El ministro del Supremo Tribunal Federal (STF) André Mendonça convocó el jueves 6 de agosto una reunión de urgencia con el ministro de Justicia Wellington Lima e Silva para exigir que la Policía Federal (PF) pudiera investigar con plena independencia. El encuentro, articulado por el procurador general Jorge Messias, fue calificado de productivo por ambas partes.

¿Qué irregularidades encendieron las alarmas?

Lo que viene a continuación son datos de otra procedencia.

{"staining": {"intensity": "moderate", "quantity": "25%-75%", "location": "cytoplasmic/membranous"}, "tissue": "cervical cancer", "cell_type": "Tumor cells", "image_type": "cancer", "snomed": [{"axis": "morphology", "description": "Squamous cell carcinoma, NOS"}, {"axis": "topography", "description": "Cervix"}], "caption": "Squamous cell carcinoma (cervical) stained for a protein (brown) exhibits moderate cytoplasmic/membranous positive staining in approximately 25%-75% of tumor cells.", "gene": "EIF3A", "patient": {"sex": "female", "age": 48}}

Mendonça señaló varios movimientos administrativos preocupantes dentro de la PF, vinculados a la investigación por fraudes en el INSS y a los casos que involucran a Fábio Luís Lula da Silva —conocido como Lulinha—, hijo del presidente. Entre sus objeciones: rotaciones sucesivas de equipos investigadores, uso de datos obtenidos mediante escuchas judiciales para abrir nuevos expedientes sin retornar al despacho del ministro, y el reemplazo del delegado a cargo del caso INSS justo cuando la pesquisa alcanzó a Lulinha.

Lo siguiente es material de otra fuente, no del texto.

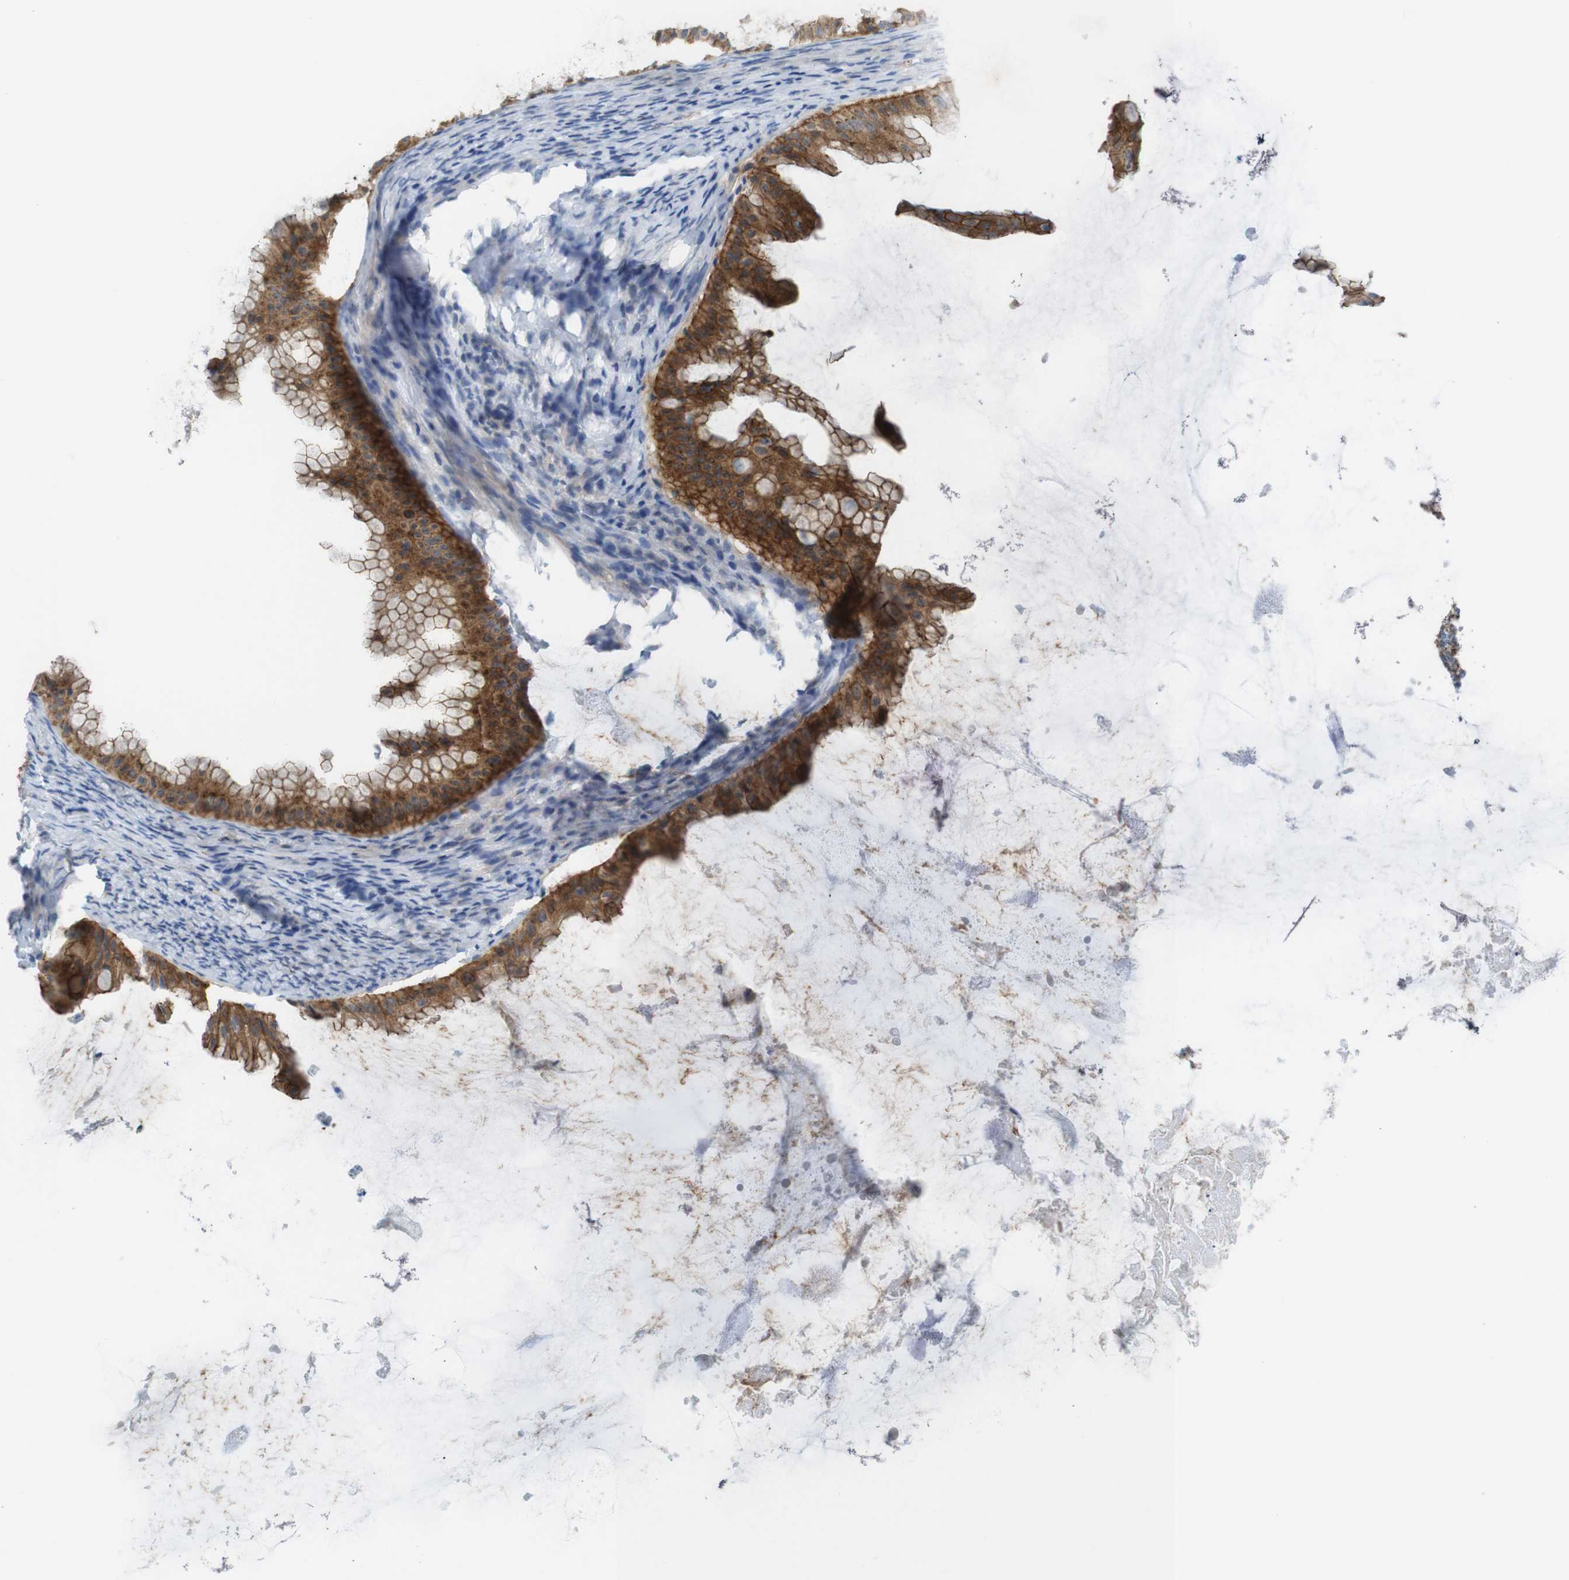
{"staining": {"intensity": "moderate", "quantity": ">75%", "location": "cytoplasmic/membranous"}, "tissue": "ovarian cancer", "cell_type": "Tumor cells", "image_type": "cancer", "snomed": [{"axis": "morphology", "description": "Cystadenocarcinoma, mucinous, NOS"}, {"axis": "topography", "description": "Ovary"}], "caption": "Immunohistochemical staining of human ovarian cancer shows medium levels of moderate cytoplasmic/membranous expression in approximately >75% of tumor cells.", "gene": "TJP3", "patient": {"sex": "female", "age": 61}}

Tras ese cambio de mando, la PF solicitó la apertura de tres nuevas investigaciones contra el hijo del presidente. Dos quedaron en manos de Mendonça y una fue remitida al ministro Flávio Dino. Las tres corren bajo secreto de sumario.

¿Cómo reaccionó la Policía Federal?

La PF, a su vez, mostró malestar ante decisiones recientes de Mendonça: en particular, la orden de remitir todas las piezas de la Operación Sem Desconto al STF y la directiva de notificarle previamente cualquier relevo de delegados. La institución acudió a la Abogacía General de la Unión para cuestionar esas medidas, considerándolas una interferencia indebida. Los 27 superintendentes regionales emitieron una declaración pública en respaldo a la dirección de la corporación.

¿Qué acuerdo se alcanzó?

Ambas partes acordaron mantener reuniones periódicas entre equipos para mejorar el flujo de las investigaciones. Lima e Silva garantizó a Mendonça que el gobierno actúa sin selectividad en la persecución de los casos. Para los países vecinos —Argentina, Colombia, Chile—, el episodio es señal de las tensiones institucionales que acompañan las grandes investigaciones de corrupción en Brasil.

Puntos clave:
  • Reunión celebrada el jueves 6 de agosto, mediada por el procurador general Jorge Messias.
  • Disputas centrales: rotación de equipos en el caso INSS y reemplazo del delegado tras surgir el vínculo con Lulinha.
  • Tres nuevos expedientes sobre Lulinha: dos con Mendonça, uno con Dino; todos bajo secreto.
  • Los 27 superintendentes de la PF emitieron un comunicado en defensa de su autonomía.
  • Acuerdo: reuniones regulares para coordinar mejor las investigaciones.